WORK TASK: This calls for a verbatim copy of all the data, with no images carried over.

[Start of section]

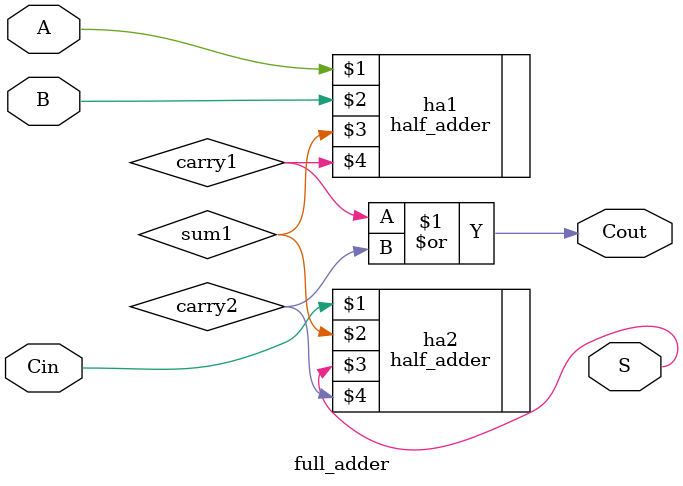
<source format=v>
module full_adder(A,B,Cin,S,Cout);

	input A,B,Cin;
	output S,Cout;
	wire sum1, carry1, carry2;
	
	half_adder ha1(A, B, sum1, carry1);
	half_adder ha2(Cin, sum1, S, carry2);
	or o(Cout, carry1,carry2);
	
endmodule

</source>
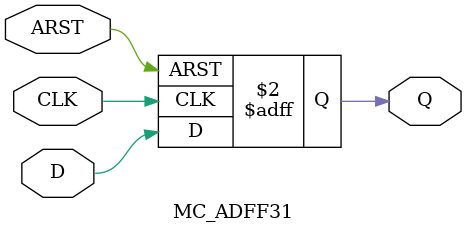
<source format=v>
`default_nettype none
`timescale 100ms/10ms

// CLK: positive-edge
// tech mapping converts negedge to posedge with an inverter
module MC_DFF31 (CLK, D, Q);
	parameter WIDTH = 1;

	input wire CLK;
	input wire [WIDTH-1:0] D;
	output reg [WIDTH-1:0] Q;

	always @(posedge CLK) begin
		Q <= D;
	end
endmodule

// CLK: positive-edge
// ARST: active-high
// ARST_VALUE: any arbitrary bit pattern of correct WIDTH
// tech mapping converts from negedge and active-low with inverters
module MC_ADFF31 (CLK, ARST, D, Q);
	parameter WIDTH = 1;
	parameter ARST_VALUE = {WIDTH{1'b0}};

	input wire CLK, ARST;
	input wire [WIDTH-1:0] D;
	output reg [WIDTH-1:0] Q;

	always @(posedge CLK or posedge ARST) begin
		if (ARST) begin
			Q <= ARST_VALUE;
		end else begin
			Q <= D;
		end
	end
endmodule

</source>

[End of section]

PROBLEM SOLUTION:
<source format=v>
module full_adder(A,B,Cin,S,Cout);

	input A,B,Cin;
	output S,Cout;
	wire sum1, carry1, carry2;
	
	half_adder ha1(A, B, sum1, carry1);
	half_adder ha2(Cin, sum1, S, carry2);
	or o(Cout, carry1,carry2);
	
endmodule

</source>
<source format=v>
`default_nettype none
`timescale 100ms/10ms

// CLK: positive-edge
// tech mapping converts negedge to posedge with an inverter
module MC_DFF31 (CLK, D, Q);
	parameter WIDTH = 1;

	input wire CLK;
	input wire [WIDTH-1:0] D;
	output reg [WIDTH-1:0] Q;

	always @(posedge CLK) begin
		Q <= D;
	end
endmodule

// CLK: positive-edge
// ARST: active-high
// ARST_VALUE: any arbitrary bit pattern of correct WIDTH
// tech mapping converts from negedge and active-low with inverters
module MC_ADFF31 (CLK, ARST, D, Q);
	parameter WIDTH = 1;
	parameter ARST_VALUE = {WIDTH{1'b0}};

	input wire CLK, ARST;
	input wire [WIDTH-1:0] D;
	output reg [WIDTH-1:0] Q;

	always @(posedge CLK or posedge ARST) begin
		if (ARST) begin
			Q <= ARST_VALUE;
		end else begin
			Q <= D;
		end
	end
endmodule

</source>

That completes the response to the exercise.